No pocos hombres han reculado para no estar en primera fila y también alguno ha habido que no ha podido reprimir unas tremendas arcadas, como ha sido el caso de mi compañero el teniente Laherty. Honradamente debo mencionar que yo mismo me he encontrado al borde de tal situación y que solamente un milagro, o el hecho de que hubiera oído hablar de lo terrible de este castigo, ha evitado que le acompañase en ese trance.

Y no menos impresionante ha sido el ahorcamiento de los soldados Peter Barker y William Simms. Aunque en el consejo de guerra juraron y perjuraron que no habían participado en el nefando crimen que atribuían a Carruthers ello no alteró el ánimo del tribunal que quería dar una lección sobre el trato a dispensar a los paisanos españoles. Sin embargo es destacable que el verdugo se afanase en componer correctamente el nudo fatal pues nada más abrirse el portalón los dos hombres murieron casi de inmediato con el cuello roto.

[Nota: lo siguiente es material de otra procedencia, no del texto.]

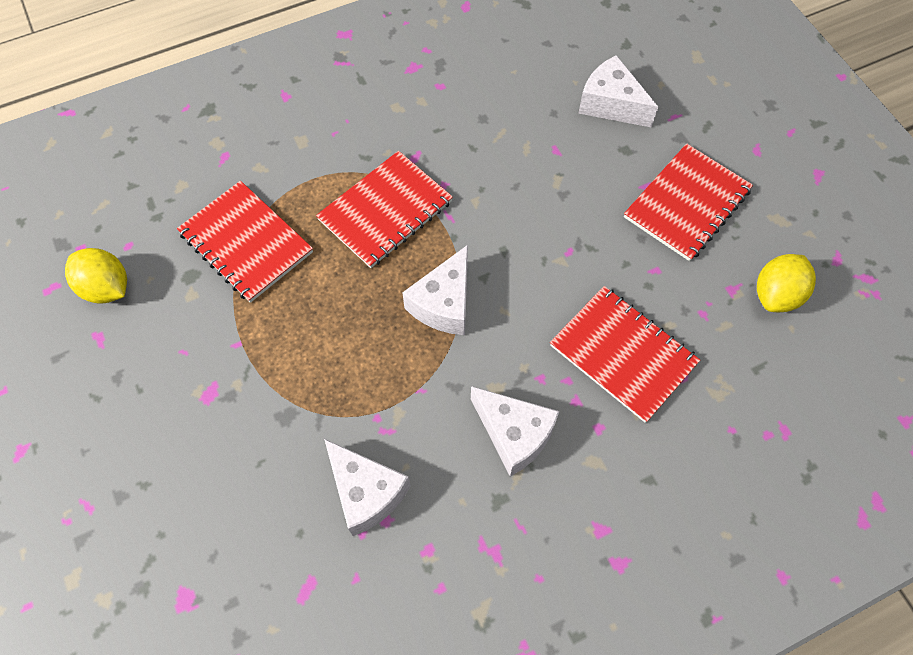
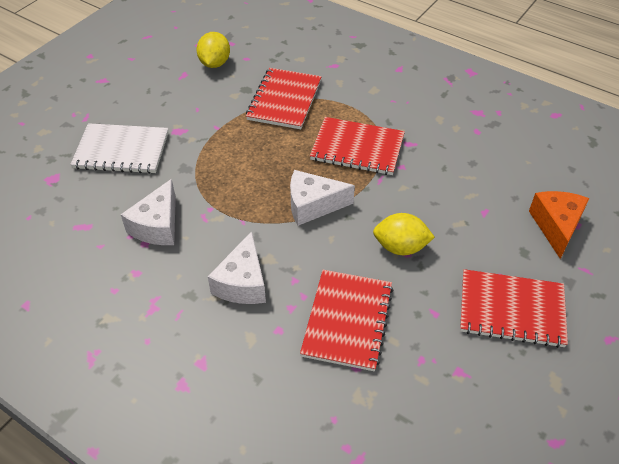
camera: 60 degrees right, 15 degrees down
white cheese [578,55,658,127] -> orange cheese [529,191,589,259]
yellow lemon [757,254,816,312] -> yellow lemon moved to [373,213,435,255]
none -> white notebook [70,123,168,174]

 Quien nada sepa de las cosas de la milicia puede sorprenderse pero la rapidez con la que los dos infortunados dejaron este Mundo dice mucho sobre su carácter pues no dejó de hablarse de lo excelentes soldados que eran y el pesar entre sus compañeros era evidente. De haberse tratado de otra clase de hombres a buen seguro que habrían tardado más, mucho más tiempo, en sucumbir.

No he dejado de reflexionar sobre la triste fatalidad que ha rodeado todo este asunto. Quizás si se hubiera dicho antes que descansaríamos en Plasencia, Barker y Simms estarían vivos ahora, y también aquellas mujeres y aquellas criaturas  que encontramos en aquella alquería cercana a Zarza la Mayor.
Esta tarde he disfrutado de un paseo por las afueras de esta villa de Plasencia en compañía del teniente Tarín y el padre Fennessy. Mientras que nuestro buen clérigo no hacía sino alabar las bondades de un aguardiente de cereza con que ha sido obsequiado por un almacenero local, el ayudante de cirujano me ilustraba sobre pasado hechos históricos:

Al parecer, Plasencia debe su fundación al rey Alfonso VIII de Castilla quien, en 1212, derrotó a los invasores musulmanes en uno de los hechos de armas más importantes de aquellos años: las Navas de Tolosa.

Debo reconocer que no sabía nada de esa época en España pero me parece fascinante el hecho de que mientras que los grandes reinos de Europa se empeñaban en las Cruzadas en los Santos Lugares aquí, en esta tierra, la Cristiandad se afanaba en una empresa que duró ocho siglos en total.
Al oír al teniente Tarín no puedo evitar contagiarme de esa determinación tan arraigada entre los suyos. Ocho siglos para liberar su país de los infieles, y lo consiguieron. Tal vez Napoleón haya encontrado su Némesis en esta tierra que ha empapado tanta sangre.